Reforma
Gabriel Zaid
28 Dic. 08
Los ciudadanos participan en la vida política (si participan), en primer lugar, como votantes que no entienden bien la información oficial o periodística, pero van a las urnas, frente a millones que ni se toman el trabajo de votar.
Un segundo grado de participación, menos frecuente, consiste en identificarse con personajes y partidos, como los espectadores que no practican un deporte, pero siguen las peripecias de sus equipos favoritos, y en ocasiones se apasionan hasta la violencia.
Todavía son menos los que entran formalmente a un partido, si no es como requisito para hacer carrera. Los que se afilian como simples voluntarios pronto descubren que son usados por los dueños del negocio: los militantes, burócratas y funcionarios públicos que hacen carrera de buscar el poder y sus ventajas; y cuyo servicio público, cuando son institucionales, consiste en crear oportunidades de poder, para sí mismos y para repartir.
Pocos escriben a los periódicos o a las autoridades para señalar errores, denunciar abusos o dar su opinión; aunque el número parece estar creciendo, a pesar de que, en la práctica, el efecto suele ser nulo, cuando no negativo.
Pero no es tan escaso el deseo de participar. Hay un millón de ciudadanos dispuestos a ser movilizados como voluntarios para los trabajos organizados por el IFE, cuando hay elecciones; o a desfilar por convicción, no por los pagos en especie o dinero, ni por la obligación de pasar lista ante quienes los pueden perjudicar. Y son decenas de millones los que se mueven por su cuenta o en grupos reducidos, para atender solidariamente a otros, al margen de los partidos y el gobierno.

*TAREAS*.
(1) Responde estas preguntas sobre el texto de la participación ciudadana:
(a) ¿Con quiénes se compara a los que se identifican con personajes y partidos?
(b) ¿Quiénes usan a los que se afilian a un partido como simples voluntarios?
(c) ¿Cuántos ciudadanos están dispuestos a ser movilizados como voluntarios para los trabajos del IFE cuando hay elecciones?
(2) Por favor, prosigue el texto de la participación ciudadana a partir de su última oración.

*REGISTROS INCLUIDOS*.
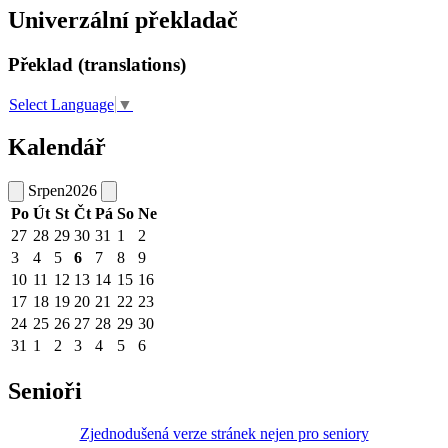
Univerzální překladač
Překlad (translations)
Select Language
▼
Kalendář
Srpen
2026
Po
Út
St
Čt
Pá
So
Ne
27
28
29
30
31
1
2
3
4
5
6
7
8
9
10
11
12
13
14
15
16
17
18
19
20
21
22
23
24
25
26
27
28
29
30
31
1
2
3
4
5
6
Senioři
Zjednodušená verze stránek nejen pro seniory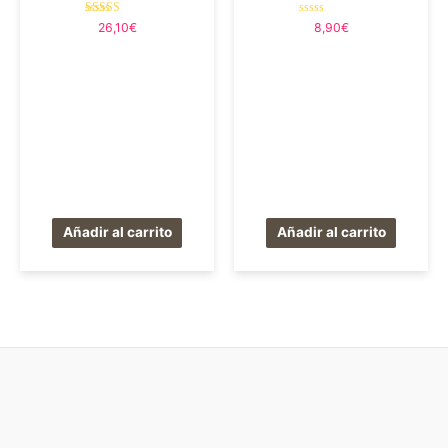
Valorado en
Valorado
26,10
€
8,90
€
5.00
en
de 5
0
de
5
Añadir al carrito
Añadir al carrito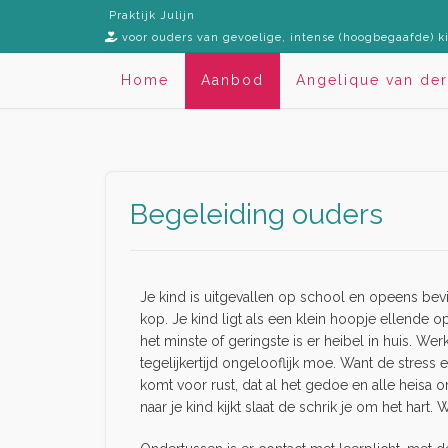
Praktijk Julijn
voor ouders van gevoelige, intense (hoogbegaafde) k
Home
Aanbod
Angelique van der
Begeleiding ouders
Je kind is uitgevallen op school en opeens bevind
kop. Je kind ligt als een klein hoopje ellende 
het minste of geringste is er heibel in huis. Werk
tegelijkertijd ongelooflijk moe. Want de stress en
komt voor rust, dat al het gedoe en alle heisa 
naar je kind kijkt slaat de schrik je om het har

--

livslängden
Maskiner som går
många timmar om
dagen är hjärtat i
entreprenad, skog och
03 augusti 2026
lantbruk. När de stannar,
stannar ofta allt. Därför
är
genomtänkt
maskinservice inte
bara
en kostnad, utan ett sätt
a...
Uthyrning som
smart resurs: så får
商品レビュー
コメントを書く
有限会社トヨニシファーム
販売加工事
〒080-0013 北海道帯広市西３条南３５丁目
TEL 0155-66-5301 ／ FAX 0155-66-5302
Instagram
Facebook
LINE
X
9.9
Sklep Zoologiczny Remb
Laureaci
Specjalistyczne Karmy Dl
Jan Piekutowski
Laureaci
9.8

*RESPUESTAS NUMERADAS*.
(1)
(a) Con los espectadores que no practican un deporte, pero siguen las peripecias de sus equipos favoritos.
(b) Los dueños del negocio: los militantes, burócratas y funcionarios públicos que hacen carrera de buscar el poder y sus ventajas.
(c) Un millón.

(2)
La falta de confianza, de información y, sobre todo, de canales adecuados impide la participación. No es fácil que los ciudadanos se interesen en lo que ni siquiera entienden, y en ese caso están las Grandes Cuestiones destacadas por la prensa y la propaganda. En el otro extremo están las pequeñas cuestiones de las cuales sí entienden, pero en las cuales no pueden intervenir.
Sería bueno que cada ciudadano entendiera bien las Grandes Cuestiones y se formara su propia opinión, antes de votar. Pero es difícil. No todos tienen la preparación o el tiempo necesarios para leer y digerir todo lo que hay que saber. Votan en gran parte a oscuras, como los diputados y senadores aprueban o rechazan leyes que no entienden, a pesar de que supuestamente se dedican a estudiarlas a tiempo completo y pueden pagar asesores y viajes al extranjero para informarse mejor. Los funcionarios están en el mismo caso. Si fueran sometidos a pruebas de conocimiento de las infinitas leyes que promueven, aprueban y deben hacer cumplir, reprobarían.
Ni los que se dedican a informar están bien informados. La prensa tiene malicia política, pero no muchos reporteros que entiendan de cuestiones legales, económicas, agrícolas, petroleras, aeronáuticas, militares, empresariales, culturales, etc. La propaganda del gobierno y los partidos prefiere hacer comerciales, y ¿cuánto informan veinte o treinta palabras? Los tecnócratas mismos no saben tanto como se supone, ni están dispuestos a reconocer su ignorancia. Consideran indeseable y hasta peligroso que haya ciudadanos informados con opiniones propias.
En el otro extremo, millones de mexicanos saben perfectamente qué está mal en esto y en aquello. Lo saben por experiencia: lo han vivido, pero no pueden intervenir. Se trata siempre de cuestiones concretas, despreciadas por los que andan en las nubes de las Grandes Cuestiones y viven de las Grandes Cuestiones.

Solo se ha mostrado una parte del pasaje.